Roger Ebert, Teacher

 

This essay first appeared on Fourth & Sycamore

 

I own a lot of books, and I own a lot of movies. It would be hard to say which passion has owned more of me, but while my mind says books, my heart says film. Roger Ebert had a lot to do with that.

great moviesI miss Roger. I didn’t know him personally, so it may seem presumptuous to use his first name, but that was the nature of being a student in the School of Ebert – he was your friend even if you never met. In the academic world of film criticism it is appropriate to use last names. When I try to call this man “Ebert” though, I feel like I’ve just been told to call my dad Sir. I call my dad Papa. I call the film critic who has taught me more than any other Roger.

I didn’t become a passionate student of film until my mid-twenties, much later than most of my fellow cinephiles. I have loved movies my entire life, of course, but I did so in a haze of arrogant ignorance until I realized how little I actually knew. That awareness came about when I sat down with the first book in Roger’s Great Movies series. It was a library copy, though I set about purchasing my own soon enough. As fate would have it I now work for that library, and I’m sitting at my desk holding that very copy of The Great Movies in my hand these many years later. Thank you, Roger, for opening my eyes. I spent a good many years of my young life working without remorse to convince people of a religious system I no longer adhere to, and I am very familiar with the vocabulary of conversion. The wool being pulled from the eyes, the eyes of the heart being opened, seeing through a glass dimly before seeing face to face, etcetera. Roger’s writing opened my mind to the wonder of film, and the sight-related imagery of so much conversion language seems perfectly fitting.
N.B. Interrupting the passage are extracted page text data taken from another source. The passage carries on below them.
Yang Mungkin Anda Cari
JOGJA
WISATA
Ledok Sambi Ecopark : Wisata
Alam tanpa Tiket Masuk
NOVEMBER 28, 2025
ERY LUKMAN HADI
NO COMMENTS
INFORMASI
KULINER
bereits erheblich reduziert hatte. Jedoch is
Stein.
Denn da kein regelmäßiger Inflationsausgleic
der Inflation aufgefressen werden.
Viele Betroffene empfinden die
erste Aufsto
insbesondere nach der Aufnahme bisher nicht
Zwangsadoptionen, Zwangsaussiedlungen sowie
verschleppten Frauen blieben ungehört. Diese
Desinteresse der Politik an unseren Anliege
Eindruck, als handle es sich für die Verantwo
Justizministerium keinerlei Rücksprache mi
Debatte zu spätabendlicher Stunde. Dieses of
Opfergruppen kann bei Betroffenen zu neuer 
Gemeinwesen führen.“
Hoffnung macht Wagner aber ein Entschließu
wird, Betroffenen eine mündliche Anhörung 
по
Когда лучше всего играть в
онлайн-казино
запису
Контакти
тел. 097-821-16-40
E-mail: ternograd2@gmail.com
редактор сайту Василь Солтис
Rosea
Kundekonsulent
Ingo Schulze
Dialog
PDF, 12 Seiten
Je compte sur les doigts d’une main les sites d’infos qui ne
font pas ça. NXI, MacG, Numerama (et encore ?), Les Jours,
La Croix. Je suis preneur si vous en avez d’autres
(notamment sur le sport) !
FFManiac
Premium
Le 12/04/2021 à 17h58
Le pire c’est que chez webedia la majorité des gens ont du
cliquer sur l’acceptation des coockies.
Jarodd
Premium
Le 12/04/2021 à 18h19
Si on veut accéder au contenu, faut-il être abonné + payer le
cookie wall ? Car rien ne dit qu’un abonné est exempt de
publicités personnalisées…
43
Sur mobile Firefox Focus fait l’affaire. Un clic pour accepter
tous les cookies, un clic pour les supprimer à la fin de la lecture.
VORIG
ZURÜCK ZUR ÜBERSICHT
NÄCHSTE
life itselfRoger was cagey about his own beliefs. He was ideologically an agnostic and functionally an atheist, but he never assigned himself those labels, and was always respectful of the beliefs of others so long as those beliefs weren’t used to hurt or oppress. His humanism and agnosticism were generous and open. One of my favorite lines on the nature of belief comes from his 2011 memoir Life Itself: “Those who say that ‘believer’ and ‘atheist’ are concrete categories do violence to the mystery we must be humble enough to confess.” His openmindedness, his estimation of beauty over theory (though he knew his theory better than his detractors gave him credit for), and his willingness to engage films and experiences with his heart as much as his mind made him the most sympathetic of the great critics. He was fond of quoting Robert Warshow: “A man watches a movie, and the critic must acknowledge that he is that man.” Roger was fine admitting he was just a man watching a movie and telling us what he liked and didn’t like about it. There was great confidence in his voice but little arrogance. That his reviews may have grown a bit soft in the final years as he became more and more a man wonderstruck with the privilege of watching movies for a vocation is not to his detriment; it makes me trust his heart as offered in his half century of writing all the more.

And that writing. What possibly set Roger apart from his peers more than anything else was the strength of his prose. Reading his reviews was enjoyable. For years I read every review he wrote, even for movies I had no intention of watching, because there were inevitably sentences, paragraphs, clauses, something, that made me pause, some flash of delight. He taught me nearly as much about writing as he did about film. And what he taught me about film was a great deal. I read all of his essays about great movies, more weekly reviews than I can count, and of course his wonderful blog. I learned a lot of information about film theory and history, but I also learned which information mattered and why, and the angle at which it mattered, and why that in itself mattered. He was a gifted teacher, one who never shamed initiates. He was thrilled anyone else would love movies too.

inscriptionRoger Ebert died April 4, 2013. I remember where I was when I read the news. Only a few famous deaths have really affected me in a deep, emotional place – Elliott Smith and Philip Seymour Hoffman come to mind – and Roger’s affected me more than any other. It really did feel like I’d lost a friend. So many times now when I watch a new movie I will wish Roger could have seen it and written about it. I want to know what he would have noticed, responded to, disliked. I might not agree (our opinions regularly diverged), but his film writing was always fair, lucid, and insightful. When I watch a classic he never wrote about I feel it even more sharply.

My favorite book I own – the best birthday gift I’ve ever received – is a copy of Roger’s memoir, Life Itself. It is signed by Roger and inscribed to me: “To David, a fellow movie lover”. My best friend (who is now my wife) worked for a very close friend of Roger and his wife, Chaz, and took the book to Roger to have it signed. That he was willing to do so, and to inscribe it thoughtfully to someone he’d never met, is deeply meaningful to me. It is a regret of my life I never wrote to him, as I understand he was quite given to correspondence with readers. At the time I was content to read and to learn. I’d like the chance now to sit and talk with him, to laugh, even to argue. I want to watch a movie across the aisle from him, grab coffee afterwards and talk about it.

I guess I just miss my friend I never met.